[docs] Update execution instructions

dimkarakostas · dimkarakostas · commit d448a08367fc · 2024-02-12T12:15:00.000Z
diff --git a/docs/setup.md b/docs/setup.md
@@ -16,10 +16,77 @@ project:
 
     python -m pip install -r requirements.txt
 
-
 ## Execution
 
 The tokenomics decentralization analysis tool is a CLI tool.
-The following process describes the most typical workflow.
+To run the tool simply do:
+
+    python run.py
+
+The execution is controlled and parameterized by the configuration file
+`config.yml` as follows.
+
+`metrics` defines the metrics that should be computed in the analysis. By
+default all supported metrics are included here (to add support for a new metric
+see the [conributions
+page](https://blockchain-technology-lab.github.io/tokenomics-decentralization/contribute/)).
+
+`ledgers` defines the ledgers that should be analyzed. By default, all supported
+ledgers are included here (to add support for a new ledger see the [conributions
+page](https://blockchain-technology-lab.github.io/tokenomics-decentralization/contribute/)).
+
+`execution_flags` defines various flags that control the data handling:
+
+* `force_map_addresses`: the address helper data from the directory
+  `mapping_information` is re-computed; you should set this flag to true if the
+  data has been updated since the last execution for the given ledger
+* `force_map_balances`: the balance data of the ledger's addresses is
+  recomputed; you should set this flag to true if the data has been updated
+  since the last execution for the given ledger
+* `force_analyze`: the computation of a metric is recomputed; you should set
+  this flag to true if any type of data has been updated since the last
+  execution for the given ledger
+
+`analyze_flags` defines various analysis-related flags:
+
+* `no_clustering`: a boolean that disables clustering of addresses (under the
+  same entity, as defined in the mapping information)

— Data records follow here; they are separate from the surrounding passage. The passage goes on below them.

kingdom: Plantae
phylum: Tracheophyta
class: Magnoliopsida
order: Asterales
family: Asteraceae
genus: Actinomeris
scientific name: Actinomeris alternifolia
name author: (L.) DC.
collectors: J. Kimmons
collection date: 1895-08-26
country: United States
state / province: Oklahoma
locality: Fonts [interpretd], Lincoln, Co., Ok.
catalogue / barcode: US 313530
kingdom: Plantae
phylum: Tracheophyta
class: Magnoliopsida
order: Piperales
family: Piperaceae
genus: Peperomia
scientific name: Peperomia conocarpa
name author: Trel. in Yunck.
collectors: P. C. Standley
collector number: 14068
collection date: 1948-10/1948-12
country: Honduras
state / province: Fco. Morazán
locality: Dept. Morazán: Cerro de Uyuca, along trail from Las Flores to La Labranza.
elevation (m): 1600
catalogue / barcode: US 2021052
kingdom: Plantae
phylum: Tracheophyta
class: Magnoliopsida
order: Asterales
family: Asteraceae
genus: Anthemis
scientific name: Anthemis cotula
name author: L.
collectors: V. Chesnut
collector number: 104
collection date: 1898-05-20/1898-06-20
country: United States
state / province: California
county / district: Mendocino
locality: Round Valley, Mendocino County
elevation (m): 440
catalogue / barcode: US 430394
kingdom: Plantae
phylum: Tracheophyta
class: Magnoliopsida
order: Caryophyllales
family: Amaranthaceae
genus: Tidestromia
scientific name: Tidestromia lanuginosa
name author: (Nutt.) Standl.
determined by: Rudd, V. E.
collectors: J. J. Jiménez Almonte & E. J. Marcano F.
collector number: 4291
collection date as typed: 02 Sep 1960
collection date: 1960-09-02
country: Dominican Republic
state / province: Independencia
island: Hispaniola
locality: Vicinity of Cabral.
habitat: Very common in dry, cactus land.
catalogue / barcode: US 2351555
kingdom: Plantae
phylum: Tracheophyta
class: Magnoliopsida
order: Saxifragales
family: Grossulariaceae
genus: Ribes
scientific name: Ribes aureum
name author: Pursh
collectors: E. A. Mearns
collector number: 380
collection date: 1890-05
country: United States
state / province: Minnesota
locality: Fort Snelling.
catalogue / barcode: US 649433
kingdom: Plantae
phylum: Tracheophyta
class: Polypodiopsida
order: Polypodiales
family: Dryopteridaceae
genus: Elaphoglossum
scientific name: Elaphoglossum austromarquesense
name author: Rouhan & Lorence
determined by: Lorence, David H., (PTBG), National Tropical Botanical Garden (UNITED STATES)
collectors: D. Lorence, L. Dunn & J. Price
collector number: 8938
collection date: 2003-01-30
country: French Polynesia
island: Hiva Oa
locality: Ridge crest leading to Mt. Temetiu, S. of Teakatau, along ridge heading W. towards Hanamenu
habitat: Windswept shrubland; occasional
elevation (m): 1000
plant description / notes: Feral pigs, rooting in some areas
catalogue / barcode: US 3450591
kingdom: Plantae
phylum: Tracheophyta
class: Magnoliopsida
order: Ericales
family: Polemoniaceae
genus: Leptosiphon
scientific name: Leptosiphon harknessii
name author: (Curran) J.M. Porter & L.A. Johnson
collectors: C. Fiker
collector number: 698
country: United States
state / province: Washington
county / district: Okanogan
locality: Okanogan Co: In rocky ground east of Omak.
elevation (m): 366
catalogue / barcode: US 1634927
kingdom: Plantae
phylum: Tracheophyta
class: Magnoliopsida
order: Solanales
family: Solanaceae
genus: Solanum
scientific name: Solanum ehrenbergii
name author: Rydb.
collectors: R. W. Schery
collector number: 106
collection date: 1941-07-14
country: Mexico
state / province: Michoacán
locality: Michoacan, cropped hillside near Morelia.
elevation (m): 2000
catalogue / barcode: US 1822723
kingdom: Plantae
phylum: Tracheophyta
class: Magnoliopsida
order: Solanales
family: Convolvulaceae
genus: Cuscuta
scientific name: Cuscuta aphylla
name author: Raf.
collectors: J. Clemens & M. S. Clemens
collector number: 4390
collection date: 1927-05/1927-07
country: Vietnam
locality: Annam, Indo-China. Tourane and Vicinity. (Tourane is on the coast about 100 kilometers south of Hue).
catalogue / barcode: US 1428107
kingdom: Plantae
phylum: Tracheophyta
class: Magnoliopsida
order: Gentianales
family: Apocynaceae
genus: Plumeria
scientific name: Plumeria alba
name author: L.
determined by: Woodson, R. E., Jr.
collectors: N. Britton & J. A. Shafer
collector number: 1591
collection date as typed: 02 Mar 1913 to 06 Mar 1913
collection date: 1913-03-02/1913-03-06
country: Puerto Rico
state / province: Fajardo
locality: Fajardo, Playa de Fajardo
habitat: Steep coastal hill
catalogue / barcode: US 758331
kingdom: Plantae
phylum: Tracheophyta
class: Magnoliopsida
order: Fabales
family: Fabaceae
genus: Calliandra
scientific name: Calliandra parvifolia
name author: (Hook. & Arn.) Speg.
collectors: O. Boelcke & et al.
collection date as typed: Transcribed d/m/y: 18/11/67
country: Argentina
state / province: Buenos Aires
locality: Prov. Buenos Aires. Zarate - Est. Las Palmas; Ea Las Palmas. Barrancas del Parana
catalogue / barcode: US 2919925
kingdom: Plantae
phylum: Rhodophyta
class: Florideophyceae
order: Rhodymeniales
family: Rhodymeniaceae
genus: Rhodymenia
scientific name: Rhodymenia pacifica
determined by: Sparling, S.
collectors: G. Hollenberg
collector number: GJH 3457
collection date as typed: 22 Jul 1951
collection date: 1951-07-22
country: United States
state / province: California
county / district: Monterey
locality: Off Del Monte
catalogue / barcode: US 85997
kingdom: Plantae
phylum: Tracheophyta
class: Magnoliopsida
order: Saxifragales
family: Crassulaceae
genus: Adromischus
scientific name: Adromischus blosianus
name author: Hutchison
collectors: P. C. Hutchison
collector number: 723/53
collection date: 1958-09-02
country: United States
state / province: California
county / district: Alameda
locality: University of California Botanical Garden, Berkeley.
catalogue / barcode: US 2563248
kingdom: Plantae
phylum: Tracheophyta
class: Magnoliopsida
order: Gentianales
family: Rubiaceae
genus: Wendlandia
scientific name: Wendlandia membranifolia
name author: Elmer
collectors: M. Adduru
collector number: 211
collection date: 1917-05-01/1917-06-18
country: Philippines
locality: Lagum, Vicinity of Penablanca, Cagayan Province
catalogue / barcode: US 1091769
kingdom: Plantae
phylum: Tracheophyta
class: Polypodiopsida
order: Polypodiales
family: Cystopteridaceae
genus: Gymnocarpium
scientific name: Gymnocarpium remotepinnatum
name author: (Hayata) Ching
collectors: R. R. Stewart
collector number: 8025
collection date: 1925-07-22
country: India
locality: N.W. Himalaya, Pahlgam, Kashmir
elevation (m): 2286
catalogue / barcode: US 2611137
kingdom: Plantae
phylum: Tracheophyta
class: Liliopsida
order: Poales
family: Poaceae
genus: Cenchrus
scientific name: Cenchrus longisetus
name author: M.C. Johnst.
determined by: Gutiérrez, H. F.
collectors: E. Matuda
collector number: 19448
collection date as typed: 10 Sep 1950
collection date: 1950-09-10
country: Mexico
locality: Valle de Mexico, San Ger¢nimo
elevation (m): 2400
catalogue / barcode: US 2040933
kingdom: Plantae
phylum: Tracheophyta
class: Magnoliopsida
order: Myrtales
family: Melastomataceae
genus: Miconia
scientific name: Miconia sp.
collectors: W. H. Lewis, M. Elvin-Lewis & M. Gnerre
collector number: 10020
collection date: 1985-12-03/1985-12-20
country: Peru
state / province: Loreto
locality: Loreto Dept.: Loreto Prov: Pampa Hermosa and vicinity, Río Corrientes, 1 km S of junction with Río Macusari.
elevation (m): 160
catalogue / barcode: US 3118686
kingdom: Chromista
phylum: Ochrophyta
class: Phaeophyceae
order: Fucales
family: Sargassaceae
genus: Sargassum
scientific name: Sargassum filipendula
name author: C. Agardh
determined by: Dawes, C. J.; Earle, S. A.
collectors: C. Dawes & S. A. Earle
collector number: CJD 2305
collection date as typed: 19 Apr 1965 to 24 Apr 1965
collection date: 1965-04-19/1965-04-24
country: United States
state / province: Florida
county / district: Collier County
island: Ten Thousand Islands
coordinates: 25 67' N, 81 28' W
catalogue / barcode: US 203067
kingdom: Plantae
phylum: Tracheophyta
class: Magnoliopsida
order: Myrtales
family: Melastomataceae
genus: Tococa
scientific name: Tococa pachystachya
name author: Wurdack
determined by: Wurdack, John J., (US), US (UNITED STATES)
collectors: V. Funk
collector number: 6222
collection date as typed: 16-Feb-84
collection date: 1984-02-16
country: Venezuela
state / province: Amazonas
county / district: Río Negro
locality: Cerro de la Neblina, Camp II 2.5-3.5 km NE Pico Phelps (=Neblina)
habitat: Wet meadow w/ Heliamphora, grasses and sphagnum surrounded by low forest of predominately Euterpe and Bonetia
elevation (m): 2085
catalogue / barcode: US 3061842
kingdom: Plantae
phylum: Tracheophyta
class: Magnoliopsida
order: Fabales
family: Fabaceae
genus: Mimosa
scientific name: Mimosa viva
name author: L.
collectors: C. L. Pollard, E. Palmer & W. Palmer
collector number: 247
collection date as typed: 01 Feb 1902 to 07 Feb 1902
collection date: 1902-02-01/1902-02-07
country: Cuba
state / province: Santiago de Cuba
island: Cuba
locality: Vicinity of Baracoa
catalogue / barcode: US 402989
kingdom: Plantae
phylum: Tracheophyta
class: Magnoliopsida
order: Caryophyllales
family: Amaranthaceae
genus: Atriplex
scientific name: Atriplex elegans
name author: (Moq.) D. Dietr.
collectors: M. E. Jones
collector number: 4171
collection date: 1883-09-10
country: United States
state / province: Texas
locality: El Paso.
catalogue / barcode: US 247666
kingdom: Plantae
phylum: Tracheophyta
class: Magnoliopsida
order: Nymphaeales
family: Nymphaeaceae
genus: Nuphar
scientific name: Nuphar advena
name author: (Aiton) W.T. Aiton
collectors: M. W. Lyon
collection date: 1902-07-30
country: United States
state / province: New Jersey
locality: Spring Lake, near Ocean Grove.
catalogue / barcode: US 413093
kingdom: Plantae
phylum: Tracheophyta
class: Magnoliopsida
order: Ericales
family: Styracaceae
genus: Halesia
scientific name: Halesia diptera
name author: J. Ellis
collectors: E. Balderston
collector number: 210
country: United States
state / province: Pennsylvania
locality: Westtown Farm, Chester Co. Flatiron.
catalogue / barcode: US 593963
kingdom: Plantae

+* `top_limit_type`: a string of two values (`absolute` or `percentage`) that
+  enables applying a threshold on the addresses that will be considered
+* `top_limit_value`: the value of the top limit that should be applied; if 0,
+  then no limit is used (regardless of the value of `top_limit_type`); if the
+  type is `absolute`, then the `top_limit_value` should be an integer (e.g., if
+  set to 100, then only the 100 wealthiest entities/addresses will be considered
+  in the analysis); if the type is `percentage` the the `top_limit_value` should
+  be an integer (e.g., if set to 0.50, then only the top 50% of wealthiest
+  entities/addresses will be considered)
+* `exclude_contract_addresses`: a boolean value that enables the exclusion of
+  contract addresses from the analysis
+* `exclude_below_usd_cent`: a boolean value that enables the exclusion of
+  addresses, the balance of which at the analyzed point in time was less than
+  $0.01 (based on the historical price information in the directory
+  `price_data`)
+
+`snapshot_dates` and `granularity` control the snapshots for which an analysis
+will be performed. `granularity` is a string that can be empty or one of `day`, `week`,
+`month`, `year`. If granularity is empty, then `snapshot_dates` define the exact
+time points for which an analysis will be conducted, in the form YYYY-MM-DD.
+Otherwise, if granularity is set, then the two farthest entries in
+`snapshot_dates` define the timeframe over which the analysis will be conducted,
+at the set granular rate. For example, if the farthest points are `2010` and
+`2023` and the granularity is set to `month`, then (the first day of) every
+month in the years 2010-2023 (inclusive) will be analyzed.
+
+`input_directories` and `output_directories` are both lists of directories that
+define the source of data. `input_directories` defines the directories that
+contain raw address balance information, as obtained from BigQuery or a full
+node (for more information about this see the [data collection
+page](https://blockchain-technology-lab.github.io/tokenomics-decentralization/data/)).
+`output_directories` defines the directories to store the databases which
+contain the mapping information and analyzed data. The first entry in the output
+directories is also used to store the output files of the analysis and the
+plots.
 
+Finally, `plot_parameters` contains various parameters that control the type and
+data that will be produced as plots.
 ...